» EXERCISE INPUT
● ● ●

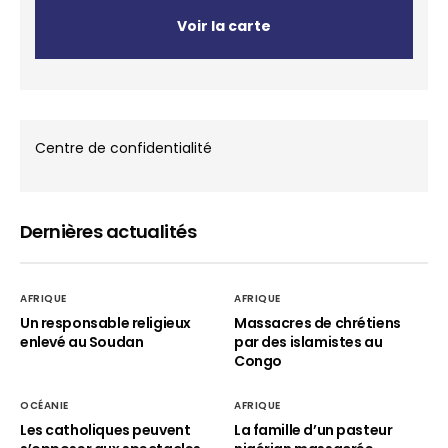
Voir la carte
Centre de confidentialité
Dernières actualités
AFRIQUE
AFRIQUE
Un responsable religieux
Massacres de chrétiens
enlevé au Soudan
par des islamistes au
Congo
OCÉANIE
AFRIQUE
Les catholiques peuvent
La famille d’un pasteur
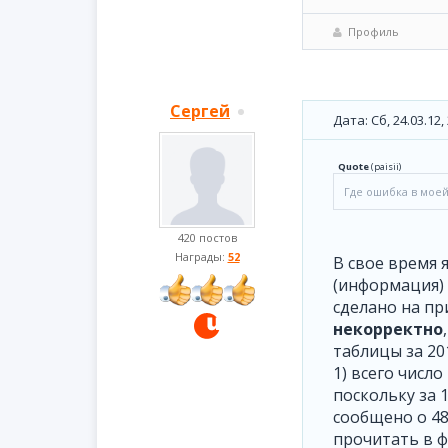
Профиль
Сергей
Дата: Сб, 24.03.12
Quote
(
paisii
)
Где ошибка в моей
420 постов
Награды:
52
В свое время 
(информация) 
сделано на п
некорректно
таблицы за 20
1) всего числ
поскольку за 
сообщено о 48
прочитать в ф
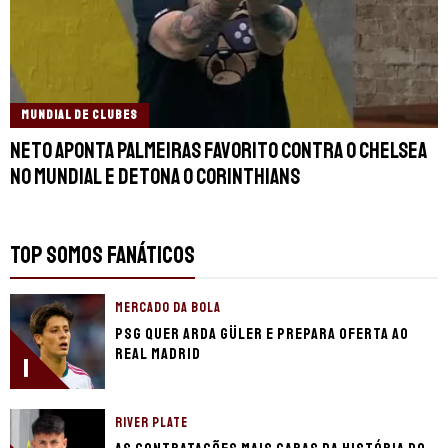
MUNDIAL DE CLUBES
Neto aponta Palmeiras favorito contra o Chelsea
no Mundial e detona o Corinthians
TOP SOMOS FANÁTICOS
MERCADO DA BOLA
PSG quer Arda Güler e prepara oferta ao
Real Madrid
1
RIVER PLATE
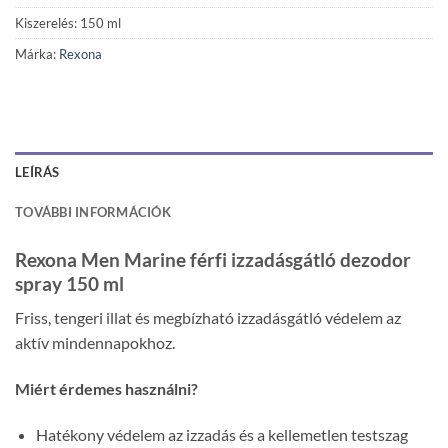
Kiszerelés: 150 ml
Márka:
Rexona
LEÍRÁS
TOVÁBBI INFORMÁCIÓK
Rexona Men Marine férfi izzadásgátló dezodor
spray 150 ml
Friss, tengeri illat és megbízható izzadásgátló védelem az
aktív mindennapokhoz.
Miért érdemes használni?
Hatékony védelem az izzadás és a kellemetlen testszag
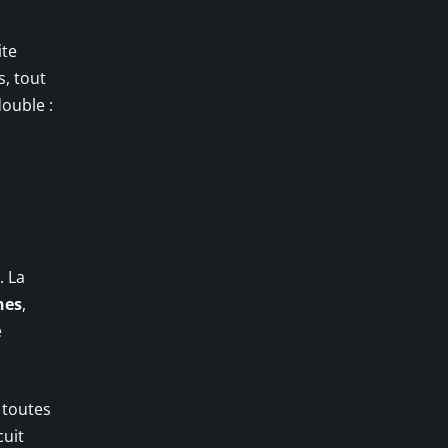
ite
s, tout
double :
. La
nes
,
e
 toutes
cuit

● ● ●

» JOB ITEM
Your task is to retype all the entries exactly and leave out any pictures.

» WRITTEN ANSWER
Voir la carte
Centre de confidentialité
Dernières actualités
AFRIQUE
AFRIQUE
Un responsable religieux
Massacres de chrétiens
enlevé au Soudan
par des islamistes au
Congo
OCÉANIE
AFRIQUE
Les catholiques peuvent
La famille d’un pasteur
Профиль
Сергей
Дата: Сб, 24.03.12
Quote
(
paisii
)
Где ошибка в моей
420 постов
Награды:
52
В свое время 
(информация) 
сделано на п
некорректно
таблицы за 20
1) всего числ
поскольку за 
сообщено о 48
прочитать в ф
MUNDIAL DE CLUBES
Neto aponta Palmeiras favorito contra o Chelsea
no Mundial e detona o Corinthians
TOP SOMOS FANÁTICOS
MERCADO DA BOLA
PSG quer Arda Güler e prepara oferta ao
Real Madrid
1
RIVER PLATE
Kiszerelés: 150 ml
Márka:
Rexona
LEÍRÁS
TOVÁBBI INFORMÁCIÓK
Rexona Men Marine férfi izzadásgátló dezodor
spray 150 ml
Friss, tengeri illat és megbízható izzadásgátló védelem az
aktív mindennapokhoz.
Miért érdemes használni?
Hatékony védelem az izzadás és a kellemetlen testszag
ite
s, tout
double :
. La
nes
,
e
 toutes
cuit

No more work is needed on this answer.